(Copenhague) La présidente taïwanaise Tsai Ing-wen a appelé vendredi à protéger les libertés de Hong Kong contre la Chine autoritaire lors d’un rare discours prononcé en Europe, dans lequel elle a vanté les mérites de son île.

Agence France-Presse

« Si l’on permet aux forces antidémocratiques et aux autocrates de déborder leurs frontières, nous négligeons nos propres valeurs démocratiques », a-t-elle déclaré lors d’une intervention vidéo au sommet annuel sur la démocratie à Copenhague.

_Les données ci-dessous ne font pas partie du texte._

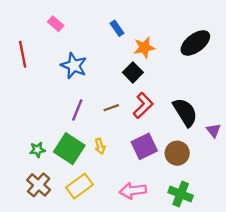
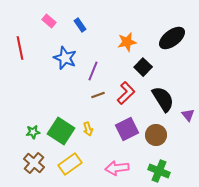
blue rectangle: (117, 28) -> (80, 25), moved
black square: (133, 72) -> (143, 67), moved
purple line: (77, 110) -> (93, 71), moved

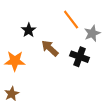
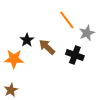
black star: (29, 30) -> (27, 40), moved

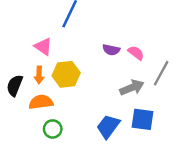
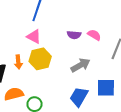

« Taïwan s’est joint à la communauté internationale pour exhorter les autorités de Pékin à honorer leur obligation de respecter les libertés fondamentales de Hong Kong », a-t-elle ajouté.  

Son discours a mis en avant son île comme une « démocratie vivante, ouverte et respectueuse », qui entend continuer à « apporter toute l’aide humanitaire nécessaire à la population de Hong Kong ».

Réélue en janvier pour un deuxième mandat, la dirigeante taïwanaise est la bête noire de la Chine continentale car elle considère que son île est un État souverain de facto, et rejette fermement la vision chinoise d’une « Chine unique ».

PHOTO FOURNIE PAR LA PRÉSIDENCE TAÏWANAISE VIA AFP

La présidente taïwanaise Tsai Ing-wen

L’ambassade de Chine à Copenhague a protesté contre sa participation, ainsi que celle de Joshua Wong, figure de l’opposition hongkongaise, à un sommet où devait également intervenir le secrétaire d’État américain Mike Pompeo.

Leur participation « viole le principe de la Chine unique, s’immisce dans les affaires intérieures de la Chine et provoque la Chine », a affirmé l’ambassade dans un communiqué.

Depuis l’élection de Mme Tsai en 2016, la Chine a exclu toute offre de négociation avec Taïwan et intensifié les pressions économiques, militaires et diplomatiques contre une île qu’elle voit toujours comme une province rebelle appelée à revenir dans le giron de la mère patrie, par la force si nécessaire.